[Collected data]
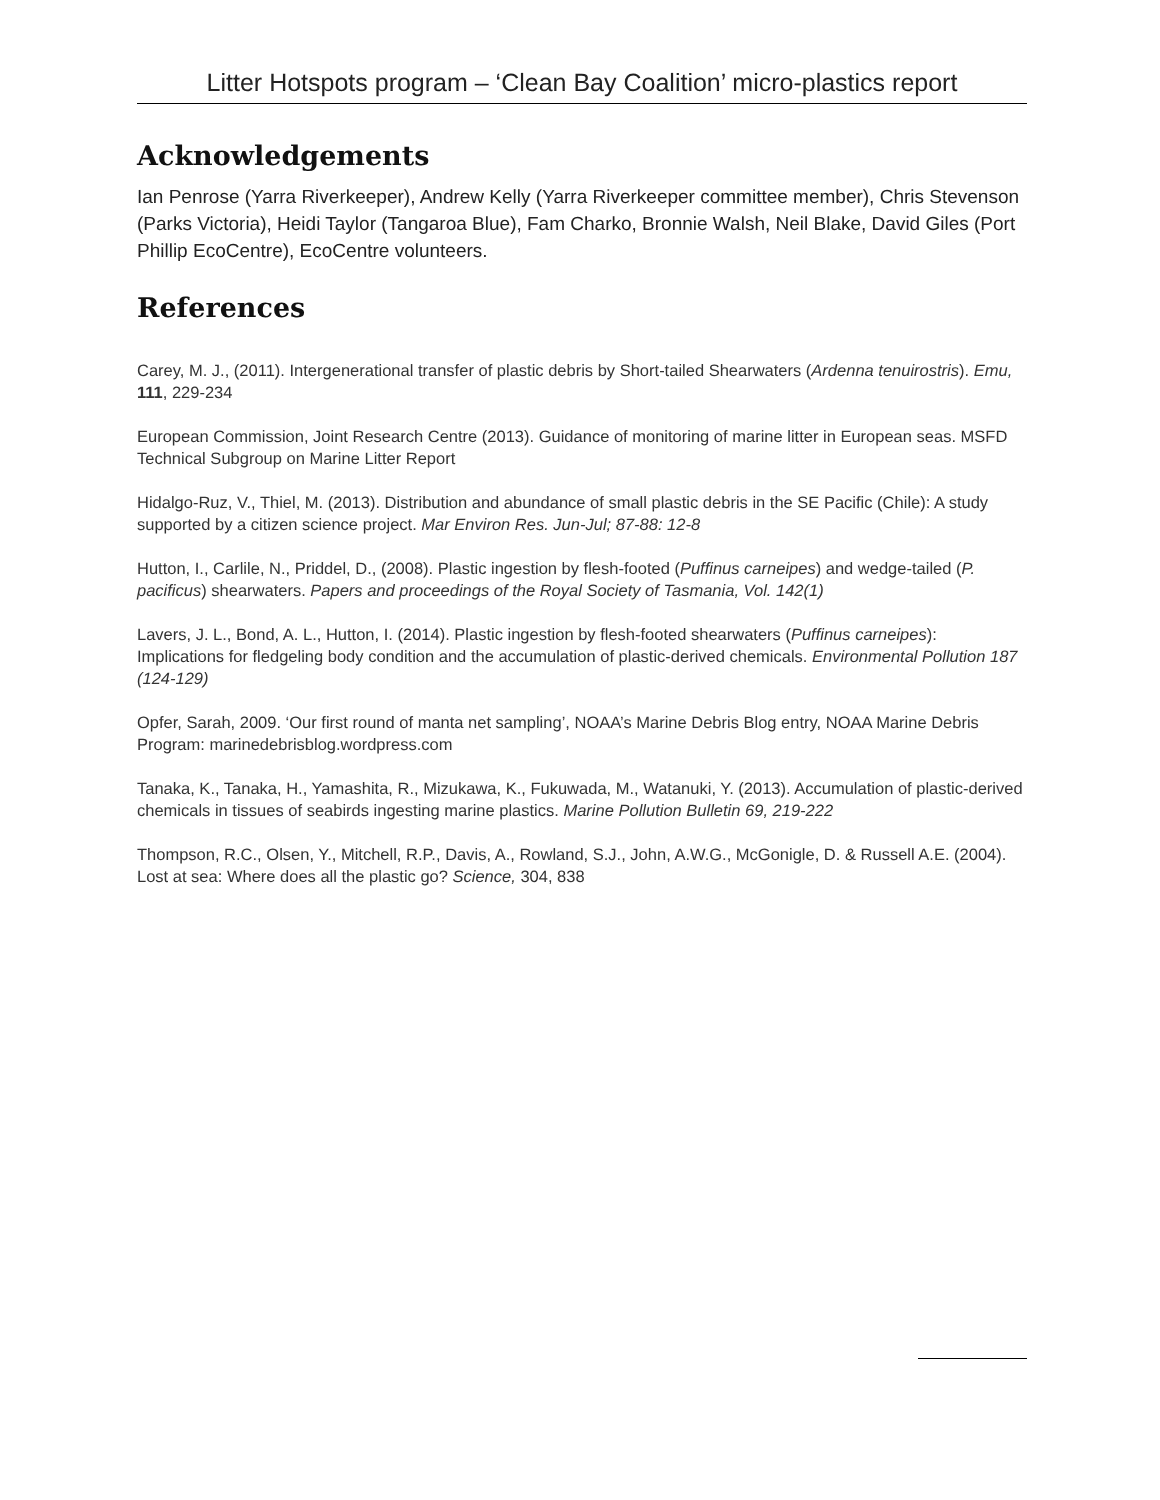Litter Hotspots program – ‘Clean Bay Coalition’ micro-plastics report
Acknowledgements
Ian Penrose (Yarra Riverkeeper), Andrew Kelly (Yarra Riverkeeper committee member), Chris Stevenson (Parks Victoria), Heidi Taylor (Tangaroa Blue), Fam Charko, Bronnie Walsh, Neil Blake, David Giles (Port Phillip EcoCentre), EcoCentre volunteers.
References
Carey, M. J., (2011). Intergenerational transfer of plastic debris by Short-tailed Shearwaters (Ardenna tenuirostris). Emu, 111, 229-234
European Commission, Joint Research Centre (2013). Guidance of monitoring of marine litter in European seas. MSFD Technical Subgroup on Marine Litter Report
Hidalgo-Ruz, V., Thiel, M. (2013). Distribution and abundance of small plastic debris in the SE Pacific (Chile): A study supported by a citizen science project. Mar Environ Res. Jun-Jul; 87-88: 12-8
Hutton, I., Carlile, N., Priddel, D., (2008). Plastic ingestion by flesh-footed (Puffinus carneipes) and wedge-tailed (P. pacificus) shearwaters. Papers and proceedings of the Royal Society of Tasmania, Vol. 142(1)
Lavers, J. L., Bond, A. L., Hutton, I. (2014). Plastic ingestion by flesh-footed shearwaters (Puffinus carneipes): Implications for fledgeling body condition and the accumulation of plastic-derived chemicals. Environmental Pollution 187 (124-129)
Opfer, Sarah, 2009. ‘Our first round of manta net sampling’, NOAA’s Marine Debris Blog entry, NOAA Marine Debris Program: marinedebrisblog.wordpress.com
Tanaka, K., Tanaka, H., Yamashita, R., Mizukawa, K., Fukuwada, M., Watanuki, Y. (2013). Accumulation of plastic-derived chemicals in tissues of seabirds ingesting marine plastics. Marine Pollution Bulletin 69, 219-222
Thompson, R.C., Olsen, Y., Mitchell, R.P., Davis, A., Rowland, S.J., John, A.W.G., McGonigle, D. & Russell A.E. (2004). Lost at sea: Where does all the plastic go? Science, 304, 838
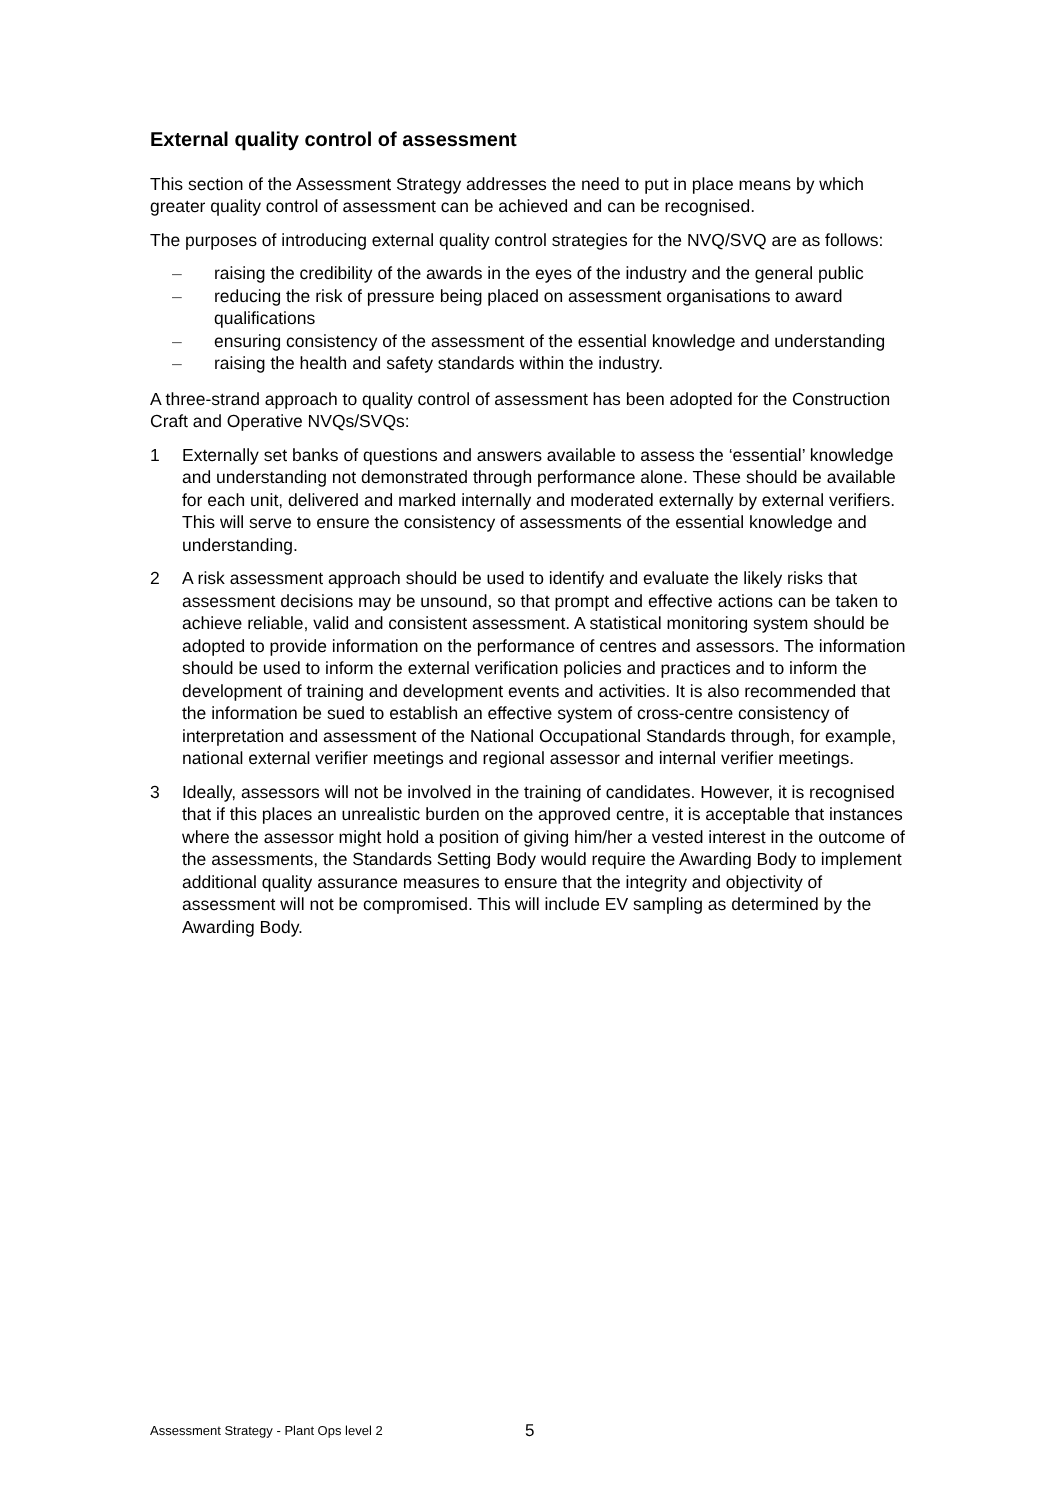External quality control of assessment
This section of the Assessment Strategy addresses the need to put in place means by which greater quality control of assessment can be achieved and can be recognised.
The purposes of introducing external quality control strategies for the NVQ/SVQ are as follows:
– raising the credibility of the awards in the eyes of the industry and the general public
– reducing the risk of pressure being placed on assessment organisations to award qualifications
– ensuring consistency of the assessment of the essential knowledge and understanding
– raising the health and safety standards within the industry.
A three-strand approach to quality control of assessment has been adopted for the Construction Craft and Operative NVQs/SVQs:
1 Externally set banks of questions and answers available to assess the ‘essential’ knowledge and understanding not demonstrated through performance alone. These should be available for each unit, delivered and marked internally and moderated externally by external verifiers. This will serve to ensure the consistency of assessments of the essential knowledge and understanding.
2 A risk assessment approach should be used to identify and evaluate the likely risks that assessment decisions may be unsound, so that prompt and effective actions can be taken to achieve reliable, valid and consistent assessment. A statistical monitoring system should be adopted to provide information on the performance of centres and assessors. The information should be used to inform the external verification policies and practices and to inform the development of training and development events and activities. It is also recommended that the information be sued to establish an effective system of cross-centre consistency of interpretation and assessment of the National Occupational Standards through, for example, national external verifier meetings and regional assessor and internal verifier meetings.
3 Ideally, assessors will not be involved in the training of candidates. However, it is recognised that if this places an unrealistic burden on the approved centre, it is acceptable that instances where the assessor might hold a position of giving him/her a vested interest in the outcome of the assessments, the Standards Setting Body would require the Awarding Body to implement additional quality assurance measures to ensure that the integrity and objectivity of assessment will not be compromised. This will include EV sampling as determined by the Awarding Body.
Assessment Strategy - Plant Ops level 2
5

▶ **Your goal**
Set out exactly the run of lines that begins at the line holding "3 Ideally, assessors" and ends at the last line of the data.

▶ **Answer to the problem**
3 Ideally, assessors will not be involved in the training of candidates. However, it is recognised that if this places an unrealistic burden on the approved centre, it is acceptable that instances where the assessor might hold a position of giving him/her a vested interest in the outcome of the assessments, the Standards Setting Body would require the Awarding Body to implement additional quality assurance measures to ensure that the integrity and objectivity of assessment will not be compromised. This will include EV sampling as determined by the Awarding Body.
Assessment Strategy - Plant Ops level 2
5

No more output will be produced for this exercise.